The little preaching place
Malcolm has particular recollections of a small preaching house in Lygon Bank, Malvern, at the back of his grandfather’s home, probably because he visited the location in 2011. Speaking from a 21st century perspective, Malcolm describes it as being most unusual because it had the appearance of an agricultural building even though there was no farm anywhere near it.
“ There’s just this little plain building, and there is a note above the door that says something to the effect that ‘The word will be preached here each Lord’s day at 6.30’. … There was just one service, and I remember going and playing a harmonium and singing these revivalist hymns. My recollection is just a group of old, very old, people – but of course I was in my early teens then.”
Malcolm repeatedly emphasised the plainness of the building, with its pitch pine pews and a table which, as far as he could remember, did not even have a cross on it. However, Malcolm’s account does in fact describe a typical Primitive Methodist preaching place very much as it would have appeared in the latter years of the nineteenth century; it also matches very well with his grandfather’s views about the ‘adornment’ of buildings.
Revivalist songs and hymns
Malcolm recalls, as a boy, playing the harmonium for services in the little preaching place and he remembers in particular Mrs Alexander’s revival hymns and others in the ‘popular idiom’, which clearly had a big influence on him. Malcolm also refers to the often fervent singing with much repetition of choruses; the latter were also a feature of his Sunday school days, many of which were based on passages of scripture and were sung from memory.
Malcolm’s recollections of his grandfather, the type of person he was, his strong views (particularly about matters pertaining to his religious faith), the importance of the open air meeting, his description of the preaching place in Malvern and the revivalist songs and choruses all clearly demonstrate that there were a number of features of Primitive Methodism which persisted long after the movement had ceased to exist and which obviously still resonate strongly with Malcolm today as he recalled the early years of his life.

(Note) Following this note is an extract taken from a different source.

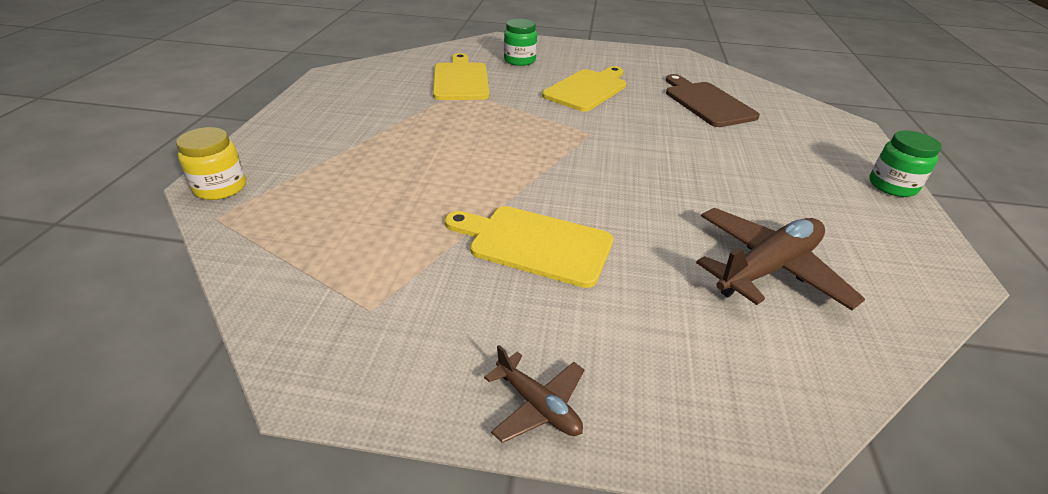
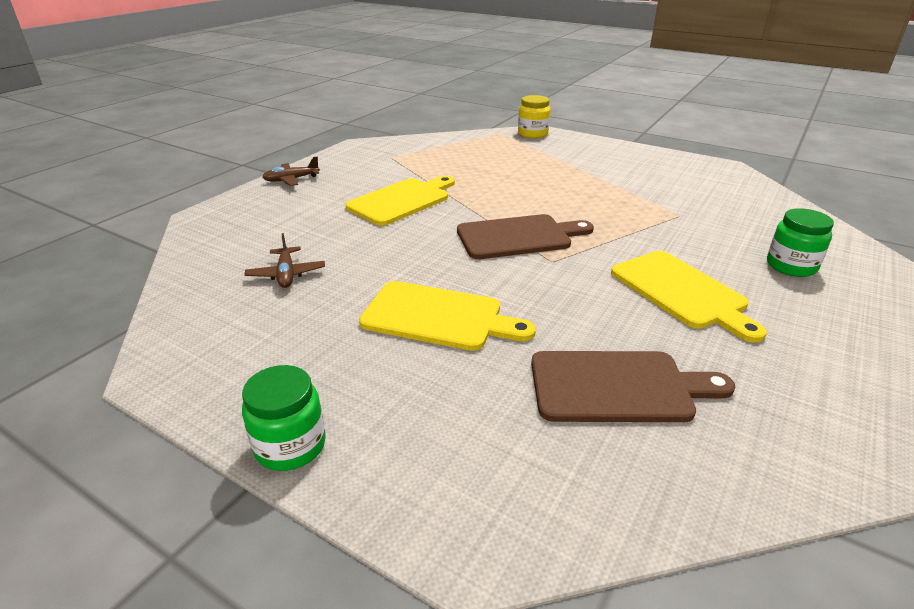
camera: 115 degrees right, 5 degrees down
(461, 80) = (712, 219): yellow cutting board -> yellow cutting board (438, 317)
(562, 153) = (518, 237): none -> brown cutting board
(767, 268) = (286, 274): brown plane -> brown plane, size x0.53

This interview is one person’s testimony about their own experiences. The insight gained into those experiences is inevitably limited, not only by the time available for this particular interview, but also because o ral history such as this is a “one generation” activity. As Malcolm himself said a few days after the interview: “My parents would have had far more interesting recollections – but too late for that I fear”.